Nella situazione tragica in cui il Paese e il mondo intero si sono trovati a causa dell’epidemia da COVID 19, l’imposizione ai lavoratori dell’utilizzo della mascherina da parte di Veritas, affermata nel Protocollo citato condiviso con le OOSS, non è certo misura irrazionale o eccessivamente gravosa, ma risponde pienamente al dovere datoriale di tutelare al meglio i propri dipendenti. E del resto è del tutto contraddittorio il comportamento di (omissis) con una precedente richiesta del 14.04.2020 (doc. 11 ricorso) – segnalava l’assenza di un numero congruo di mascherine da assegnare settimanalmente ai lavoratori di Sacca San Biagio ovvero ai colleghi conducenti di motobarca, e dopo quattro mesi invoca non ben precisate libertà individuali tutelate dalla Costituzione per opporsi all‘utilizzo del dispositivo messo a disposizione dall’azienda.

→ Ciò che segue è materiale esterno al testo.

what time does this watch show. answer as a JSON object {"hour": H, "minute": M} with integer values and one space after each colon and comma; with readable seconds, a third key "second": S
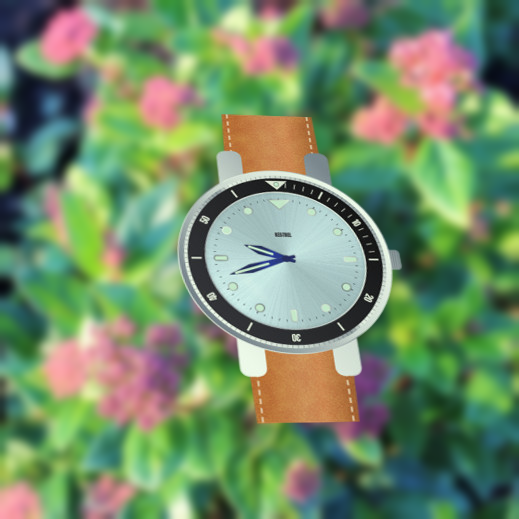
{"hour": 9, "minute": 42}
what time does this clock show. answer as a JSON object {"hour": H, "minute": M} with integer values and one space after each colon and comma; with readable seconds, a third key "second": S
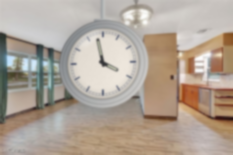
{"hour": 3, "minute": 58}
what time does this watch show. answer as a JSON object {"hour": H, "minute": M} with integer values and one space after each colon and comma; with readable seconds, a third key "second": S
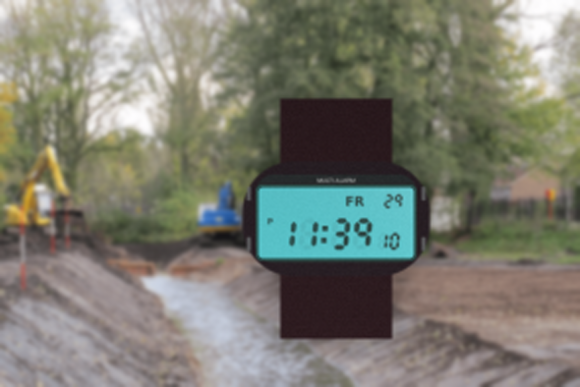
{"hour": 11, "minute": 39, "second": 10}
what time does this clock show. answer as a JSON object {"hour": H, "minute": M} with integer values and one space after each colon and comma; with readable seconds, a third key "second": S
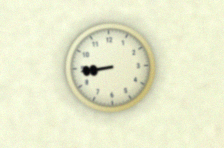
{"hour": 8, "minute": 44}
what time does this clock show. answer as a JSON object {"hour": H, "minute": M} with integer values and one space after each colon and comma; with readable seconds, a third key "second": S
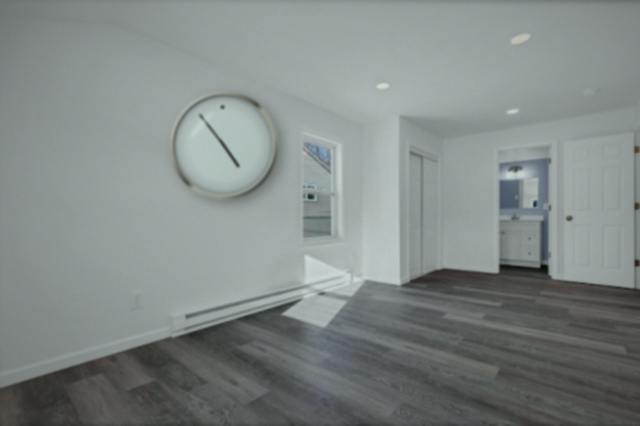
{"hour": 4, "minute": 54}
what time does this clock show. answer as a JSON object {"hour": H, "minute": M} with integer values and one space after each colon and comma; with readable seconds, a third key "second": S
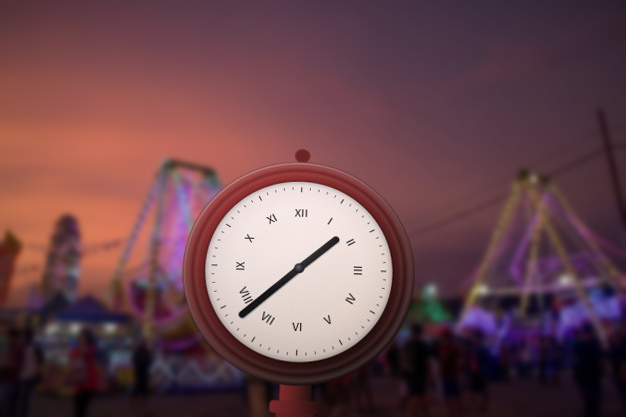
{"hour": 1, "minute": 38}
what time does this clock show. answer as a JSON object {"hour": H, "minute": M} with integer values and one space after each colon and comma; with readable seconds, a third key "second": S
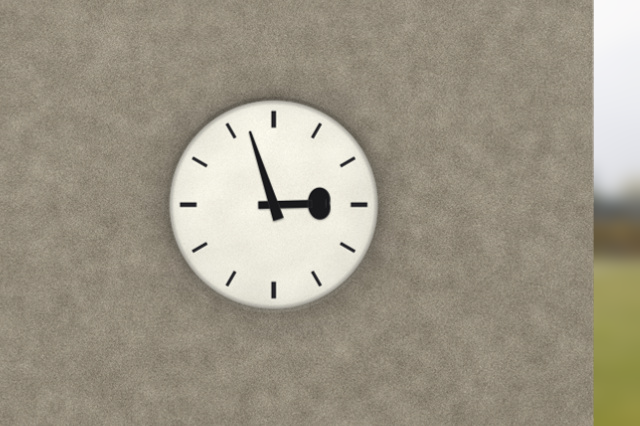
{"hour": 2, "minute": 57}
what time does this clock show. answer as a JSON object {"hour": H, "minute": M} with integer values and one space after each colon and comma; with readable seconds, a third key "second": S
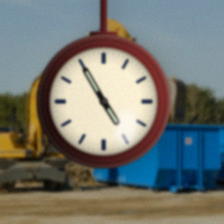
{"hour": 4, "minute": 55}
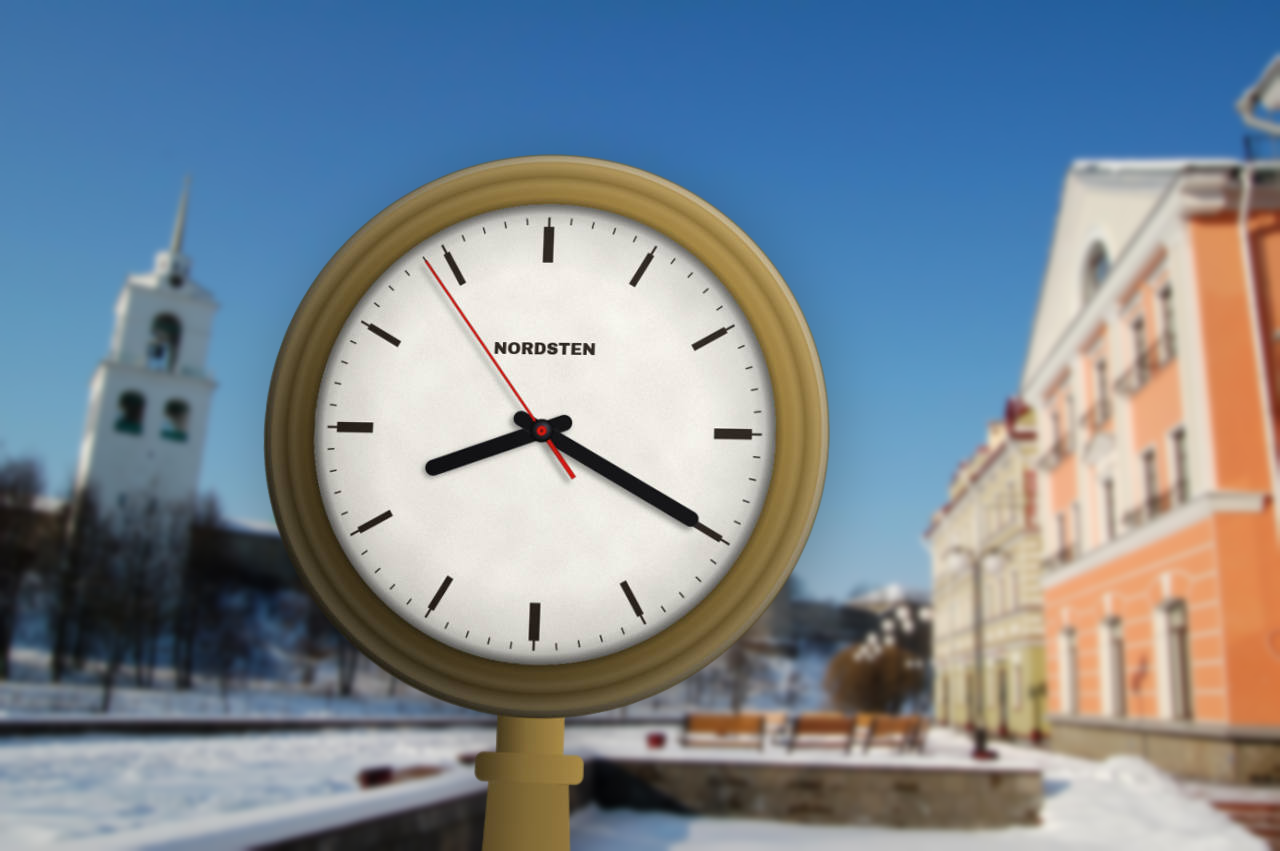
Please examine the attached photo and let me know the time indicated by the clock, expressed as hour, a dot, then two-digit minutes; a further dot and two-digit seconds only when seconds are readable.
8.19.54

È dunque ingiustificato il mancato utilizzo della mascherina da parte di (omissis) nella riunione del 24.8.2020, essendo poco credibile e comunque irrilevante il richiamo al caldo eccessivo, e ancor più ingiustificata è l’invettiva nei confronti dell’azienda, che rasenta la diffamazione e la calunnia, contenuta nella PEC 14.8.2020 e resa pubblica con l’affissione in bacheca in data 26.8.2020, con cui il lavoratore dichiara l’obbligo imposto “incostituzionale e illegittimo”.
Entrambe le condotte imputate al lavoratore sono sussumibili alla disposizione di cui al punto C2) del Codice Disciplinare che, testualmente, prevede: “Nel caso in cui un lavoratore…non ottemperi alle disposizioni di legge e/o aziendali in materia di sicurezza ed igiene sul lavoro, di cui sia stato debitamente portato a conoscenza, verrà irrogata la sanzione, secondo la gravità del caso, del rimprovero verbale, fino a dieci giorni di sospensione”.
Come già detto il molo ricoperto da (omissis) di RLS rende particolarmente grave la condotta e legittima la sanzione irrogata della sospensione per tre giorni.
Il ricorso merita accoglimento, con il favore delle spese di lite.
PQM
Il GL, contrariis reiectis, in accoglimento del ricorso, accerta la legittimità della sanzione disciplinare irrogata al sig. (omissis) della sospensione di n. 3 giornate di lavoro e di retribuzione. Condanna parte convenuta a rifondere le spese di lite, che liquida in € 3.050,00, oltre IVA, CPA e rimborso spese generali.